#### [Given data]
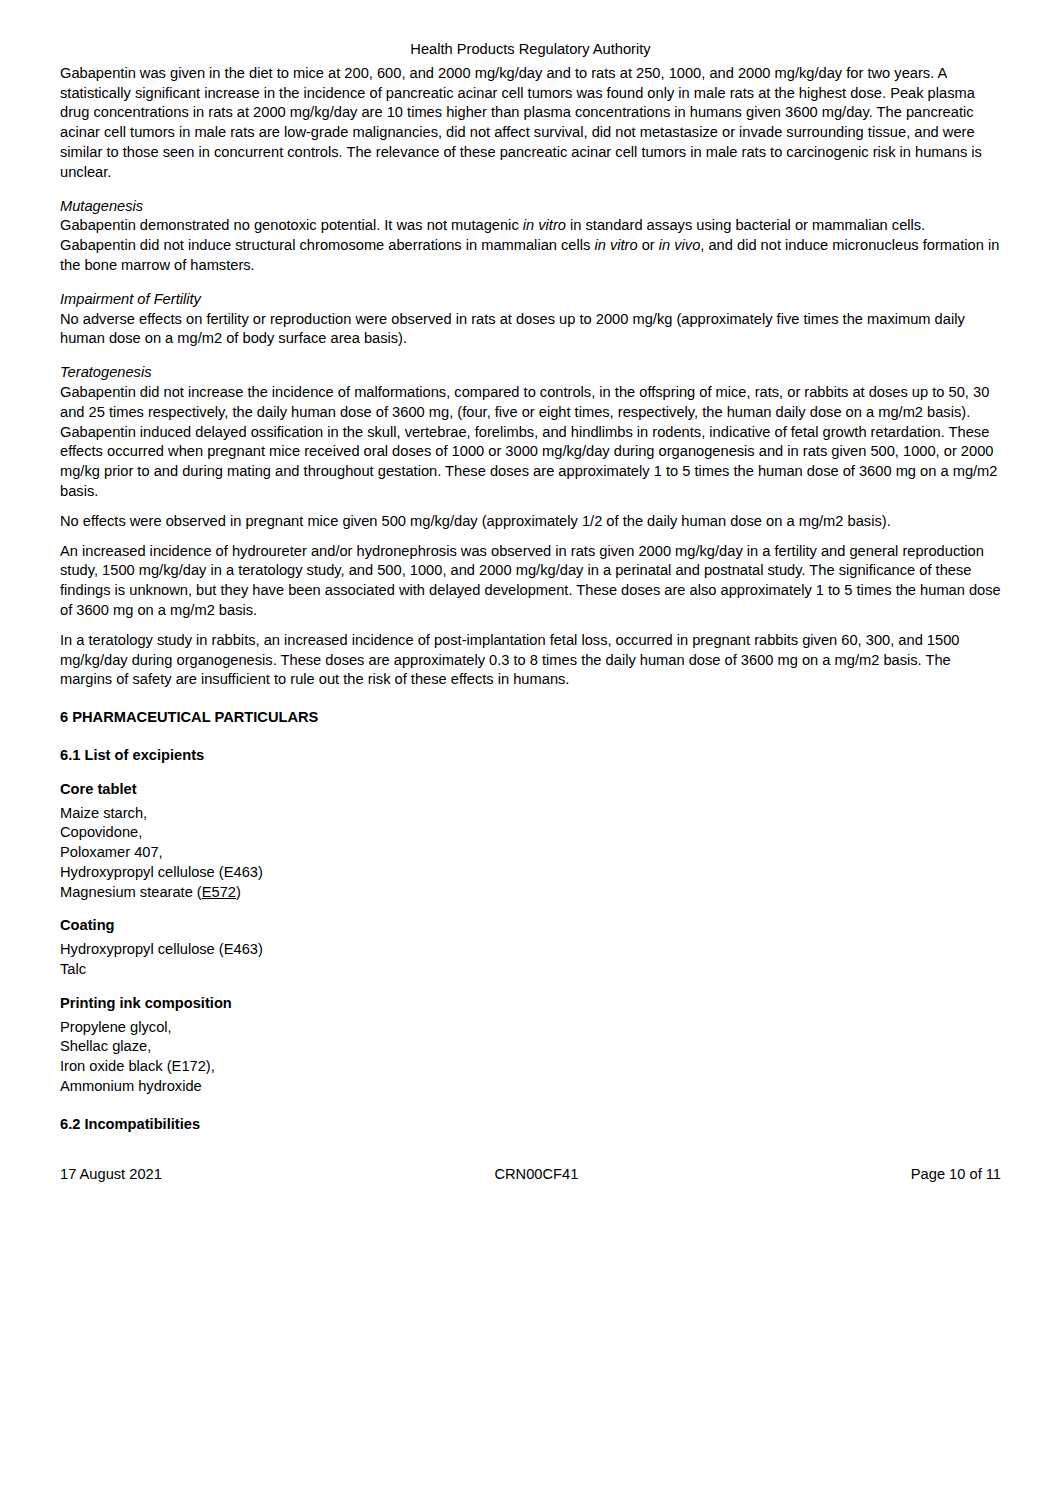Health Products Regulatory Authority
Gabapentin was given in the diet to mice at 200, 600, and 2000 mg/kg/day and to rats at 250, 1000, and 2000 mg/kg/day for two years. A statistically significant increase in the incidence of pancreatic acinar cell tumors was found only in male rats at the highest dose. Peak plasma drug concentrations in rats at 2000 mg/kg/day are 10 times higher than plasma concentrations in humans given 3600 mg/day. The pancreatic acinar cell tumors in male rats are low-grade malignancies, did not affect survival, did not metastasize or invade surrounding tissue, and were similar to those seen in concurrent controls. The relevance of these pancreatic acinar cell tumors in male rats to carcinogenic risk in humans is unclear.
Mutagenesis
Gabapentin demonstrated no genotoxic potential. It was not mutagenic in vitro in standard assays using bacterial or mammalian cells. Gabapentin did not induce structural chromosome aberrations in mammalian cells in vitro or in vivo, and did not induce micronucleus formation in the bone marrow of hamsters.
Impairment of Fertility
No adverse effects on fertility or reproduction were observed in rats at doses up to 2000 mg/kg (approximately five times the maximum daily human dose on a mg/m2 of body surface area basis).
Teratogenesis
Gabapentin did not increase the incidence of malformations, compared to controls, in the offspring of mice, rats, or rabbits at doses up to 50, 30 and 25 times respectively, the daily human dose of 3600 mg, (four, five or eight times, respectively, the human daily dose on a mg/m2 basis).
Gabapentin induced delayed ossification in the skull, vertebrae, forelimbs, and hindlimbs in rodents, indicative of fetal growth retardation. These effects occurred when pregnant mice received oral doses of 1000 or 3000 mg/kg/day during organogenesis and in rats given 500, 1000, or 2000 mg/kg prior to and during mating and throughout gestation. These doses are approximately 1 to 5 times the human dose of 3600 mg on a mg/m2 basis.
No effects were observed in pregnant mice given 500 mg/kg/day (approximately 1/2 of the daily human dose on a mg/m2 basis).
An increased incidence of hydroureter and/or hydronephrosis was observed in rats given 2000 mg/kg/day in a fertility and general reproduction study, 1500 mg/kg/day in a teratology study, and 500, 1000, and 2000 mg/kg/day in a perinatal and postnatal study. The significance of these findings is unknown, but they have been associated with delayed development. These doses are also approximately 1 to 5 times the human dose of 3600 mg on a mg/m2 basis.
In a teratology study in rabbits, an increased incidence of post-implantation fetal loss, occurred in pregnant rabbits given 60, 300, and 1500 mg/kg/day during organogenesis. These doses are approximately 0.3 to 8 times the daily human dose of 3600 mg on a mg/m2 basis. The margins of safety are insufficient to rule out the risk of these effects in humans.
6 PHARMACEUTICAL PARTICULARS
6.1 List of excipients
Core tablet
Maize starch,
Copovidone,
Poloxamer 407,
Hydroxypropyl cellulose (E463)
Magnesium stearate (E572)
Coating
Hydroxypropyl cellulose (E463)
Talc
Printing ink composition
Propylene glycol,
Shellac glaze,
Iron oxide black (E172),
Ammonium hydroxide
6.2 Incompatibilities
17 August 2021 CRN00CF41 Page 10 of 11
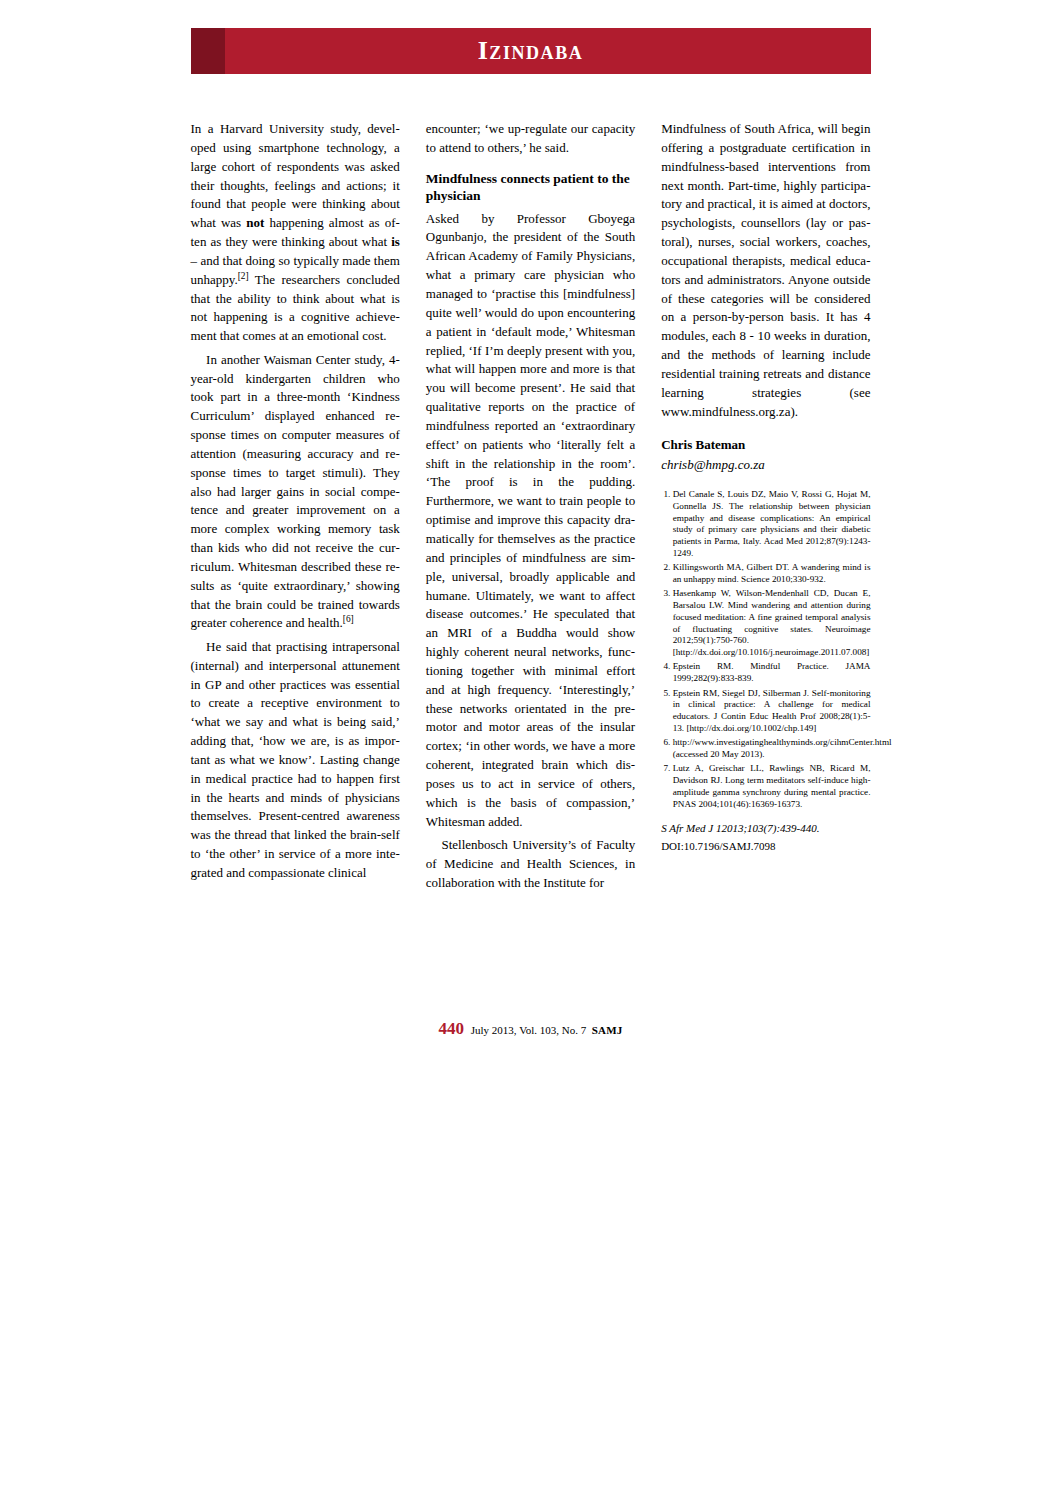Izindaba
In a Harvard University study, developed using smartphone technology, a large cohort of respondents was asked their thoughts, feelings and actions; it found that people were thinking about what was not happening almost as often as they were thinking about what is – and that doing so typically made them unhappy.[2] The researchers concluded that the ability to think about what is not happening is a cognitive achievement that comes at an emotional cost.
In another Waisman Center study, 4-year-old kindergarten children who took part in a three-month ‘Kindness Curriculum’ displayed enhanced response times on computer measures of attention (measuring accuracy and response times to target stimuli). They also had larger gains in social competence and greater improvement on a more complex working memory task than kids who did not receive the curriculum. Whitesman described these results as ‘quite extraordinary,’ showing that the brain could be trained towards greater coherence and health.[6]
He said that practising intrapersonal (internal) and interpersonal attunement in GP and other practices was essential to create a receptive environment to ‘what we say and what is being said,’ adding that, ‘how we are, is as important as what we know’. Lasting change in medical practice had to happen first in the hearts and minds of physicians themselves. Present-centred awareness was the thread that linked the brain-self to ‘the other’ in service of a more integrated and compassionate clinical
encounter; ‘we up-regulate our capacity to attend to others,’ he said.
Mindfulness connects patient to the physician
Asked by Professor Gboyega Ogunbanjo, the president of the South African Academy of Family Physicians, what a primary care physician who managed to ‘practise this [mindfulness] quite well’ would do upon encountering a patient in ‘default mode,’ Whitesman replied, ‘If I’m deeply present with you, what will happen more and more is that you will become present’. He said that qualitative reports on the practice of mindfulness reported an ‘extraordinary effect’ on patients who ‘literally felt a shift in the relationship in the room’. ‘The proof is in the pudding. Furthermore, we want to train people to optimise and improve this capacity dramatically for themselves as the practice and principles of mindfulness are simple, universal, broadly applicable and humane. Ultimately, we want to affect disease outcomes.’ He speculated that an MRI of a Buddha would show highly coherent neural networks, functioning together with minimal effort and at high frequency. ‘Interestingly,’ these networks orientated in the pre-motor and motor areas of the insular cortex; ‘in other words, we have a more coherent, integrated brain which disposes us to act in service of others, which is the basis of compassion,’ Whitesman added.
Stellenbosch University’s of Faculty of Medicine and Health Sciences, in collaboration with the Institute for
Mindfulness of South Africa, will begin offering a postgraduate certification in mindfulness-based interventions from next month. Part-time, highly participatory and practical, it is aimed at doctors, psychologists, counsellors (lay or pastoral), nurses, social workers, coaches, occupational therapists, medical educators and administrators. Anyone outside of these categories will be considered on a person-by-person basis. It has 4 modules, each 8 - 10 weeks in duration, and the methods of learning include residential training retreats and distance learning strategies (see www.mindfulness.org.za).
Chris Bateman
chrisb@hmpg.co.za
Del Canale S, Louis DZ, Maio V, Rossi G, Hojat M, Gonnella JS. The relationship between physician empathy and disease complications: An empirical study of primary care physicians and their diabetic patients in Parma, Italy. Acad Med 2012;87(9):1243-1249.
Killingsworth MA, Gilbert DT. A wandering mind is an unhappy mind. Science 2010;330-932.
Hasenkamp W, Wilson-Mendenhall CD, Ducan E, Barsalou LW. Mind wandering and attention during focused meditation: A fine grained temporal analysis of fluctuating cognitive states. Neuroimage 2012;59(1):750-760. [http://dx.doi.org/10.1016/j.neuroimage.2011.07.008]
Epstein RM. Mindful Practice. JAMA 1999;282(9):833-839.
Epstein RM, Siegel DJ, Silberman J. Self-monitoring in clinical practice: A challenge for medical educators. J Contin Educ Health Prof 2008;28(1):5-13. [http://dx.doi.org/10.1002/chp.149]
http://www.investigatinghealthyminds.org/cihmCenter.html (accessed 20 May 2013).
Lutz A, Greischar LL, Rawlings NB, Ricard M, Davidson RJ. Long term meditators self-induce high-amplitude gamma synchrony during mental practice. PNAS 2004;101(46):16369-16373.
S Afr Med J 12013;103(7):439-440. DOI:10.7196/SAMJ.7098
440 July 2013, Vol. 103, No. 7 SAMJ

#### [Your instructions]
Reproduce every entry word for word, but skip any pictures.

#### [Result for this exercise]
Health Products Regulatory Authority
Gabapentin was given in the diet to mice at 200, 600, and 2000 mg/kg/day and to rats at 250, 1000, and 2000 mg/kg/day for two years. A statistically significant increase in the incidence of pancreatic acinar cell tumors was found only in male rats at the highest dose. Peak plasma drug concentrations in rats at 2000 mg/kg/day are 10 times higher than plasma concentrations in humans given 3600 mg/day. The pancreatic acinar cell tumors in male rats are low-grade malignancies, did not affect survival, did not metastasize or invade surrounding tissue, and were similar to those seen in concurrent controls. The relevance of these pancreatic acinar cell tumors in male rats to carcinogenic risk in humans is unclear.
Mutagenesis
Gabapentin demonstrated no genotoxic potential. It was not mutagenic in vitro in standard assays using bacterial or mammalian cells. Gabapentin did not induce structural chromosome aberrations in mammalian cells in vitro or in vivo, and did not induce micronucleus formation in the bone marrow of hamsters.
Impairment of Fertility
No adverse effects on fertility or reproduction were observed in rats at doses up to 2000 mg/kg (approximately five times the maximum daily human dose on a mg/m2 of body surface area basis).
Teratogenesis
Gabapentin did not increase the incidence of malformations, compared to controls, in the offspring of mice, rats, or rabbits at doses up to 50, 30 and 25 times respectively, the daily human dose of 3600 mg, (four, five or eight times, respectively, the human daily dose on a mg/m2 basis).
Gabapentin induced delayed ossification in the skull, vertebrae, forelimbs, and hindlimbs in rodents, indicative of fetal growth retardation. These effects occurred when pregnant mice received oral doses of 1000 or 3000 mg/kg/day during organogenesis and in rats given 500, 1000, or 2000 mg/kg prior to and during mating and throughout gestation. These doses are approximately 1 to 5 times the human dose of 3600 mg on a mg/m2 basis.
No effects were observed in pregnant mice given 500 mg/kg/day (approximately 1/2 of the daily human dose on a mg/m2 basis).
An increased incidence of hydroureter and/or hydronephrosis was observed in rats given 2000 mg/kg/day in a fertility and general reproduction study, 1500 mg/kg/day in a teratology study, and 500, 1000, and 2000 mg/kg/day in a perinatal and postnatal study. The significance of these findings is unknown, but they have been associated with delayed development. These doses are also approximately 1 to 5 times the human dose of 3600 mg on a mg/m2 basis.
In a teratology study in rabbits, an increased incidence of post-implantation fetal loss, occurred in pregnant rabbits given 60, 300, and 1500 mg/kg/day during organogenesis. These doses are approximately 0.3 to 8 times the daily human dose of 3600 mg on a mg/m2 basis. The margins of safety are insufficient to rule out the risk of these effects in humans.
6 PHARMACEUTICAL PARTICULARS
6.1 List of excipients
Core tablet
Maize starch,
Copovidone,
Poloxamer 407,
Hydroxypropyl cellulose (E463)
Magnesium stearate (E572)
Coating
Hydroxypropyl cellulose (E463)
Talc
Printing ink composition
Propylene glycol,
Shellac glaze,
Iron oxide black (E172),
Ammonium hydroxide
6.2 Incompatibilities
17 August 2021 CRN00CF41 Page 10 of 11
Izindaba
In a Harvard University study, developed using smartphone technology, a large cohort of respondents was asked their thoughts, feelings and actions; it found that people were thinking about what was not happening almost as often as they were thinking about what is – and that doing so typically made them unhappy.[2] The researchers concluded that the ability to think about what is not happening is a cognitive achievement that comes at an emotional cost.
In another Waisman Center study, 4-year-old kindergarten children who took part in a three-month ‘Kindness Curriculum’ displayed enhanced response times on computer measures of attention (measuring accuracy and response times to target stimuli). They also had larger gains in social competence and greater improvement on a more complex working memory task than kids who did not receive the curriculum. Whitesman described these results as ‘quite extraordinary,’ showing that the brain could be trained towards greater coherence and health.[6]
He said that practising intrapersonal (internal) and interpersonal attunement in GP and other practices was essential to create a receptive environment to ‘what we say and what is being said,’ adding that, ‘how we are, is as important as what we know’. Lasting change in medical practice had to happen first in the hearts and minds of physicians themselves. Present-centred awareness was the thread that linked the brain-self to ‘the other’ in service of a more integrated and compassionate clinical
encounter; ‘we up-regulate our capacity to attend to others,’ he said.
Mindfulness connects patient to the physician
Asked by Professor Gboyega Ogunbanjo, the president of the South African Academy of Family Physicians, what a primary care physician who managed to ‘practise this [mindfulness] quite well’ would do upon encountering a patient in ‘default mode,’ Whitesman replied, ‘If I’m deeply present with you, what will happen more and more is that you will become present’. He said that qualitative reports on the practice of mindfulness reported an ‘extraordinary effect’ on patients who ‘literally felt a shift in the relationship in the room’. ‘The proof is in the pudding. Furthermore, we want to train people to optimise and improve this capacity dramatically for themselves as the practice and principles of mindfulness are simple, universal, broadly applicable and humane. Ultimately, we want to affect disease outcomes.’ He speculated that an MRI of a Buddha would show highly coherent neural networks, functioning together with minimal effort and at high frequency. ‘Interestingly,’ these networks orientated in the pre-motor and motor areas of the insular cortex; ‘in other words, we have a more coherent, integrated brain which disposes us to act in service of others, which is the basis of compassion,’ Whitesman added.
Stellenbosch University’s of Faculty of Medicine and Health Sciences, in collaboration with the Institute for
Mindfulness of South Africa, will begin offering a postgraduate certification in mindfulness-based interventions from next month. Part-time, highly participatory and practical, it is aimed at doctors, psychologists, counsellors (lay or pastoral), nurses, social workers, coaches, occupational therapists, medical educators and administrators. Anyone outside of these categories will be considered on a person-by-person basis. It has 4 modules, each 8 - 10 weeks in duration, and the methods of learning include residential training retreats and distance learning strategies (see www.mindfulness.org.za).
Chris Bateman
chrisb@hmpg.co.za
Del Canale S, Louis DZ, Maio V, Rossi G, Hojat M, Gonnella JS. The relationship between physician empathy and disease complications: An empirical study of primary care physicians and their diabetic patients in Parma, Italy. Acad Med 2012;87(9):1243-1249.
Killingsworth MA, Gilbert DT. A wandering mind is an unhappy mind. Science 2010;330-932.
Hasenkamp W, Wilson-Mendenhall CD, Ducan E, Barsalou LW. Mind wandering and attention during focused meditation: A fine grained temporal analysis of fluctuating cognitive states. Neuroimage 2012;59(1):750-760. [http://dx.doi.org/10.1016/j.neuroimage.2011.07.008]
Epstein RM. Mindful Practice. JAMA 1999;282(9):833-839.
Epstein RM, Siegel DJ, Silberman J. Self-monitoring in clinical practice: A challenge for medical educators. J Contin Educ Health Prof 2008;28(1):5-13. [http://dx.doi.org/10.1002/chp.149]
http://www.investigatinghealthyminds.org/cihmCenter.html (accessed 20 May 2013).
Lutz A, Greischar LL, Rawlings NB, Ricard M, Davidson RJ. Long term meditators self-induce high-amplitude gamma synchrony during mental practice. PNAS 2004;101(46):16369-16373.
S Afr Med J 12013;103(7):439-440. DOI:10.7196/SAMJ.7098
440 July 2013, Vol. 103, No. 7 SAMJ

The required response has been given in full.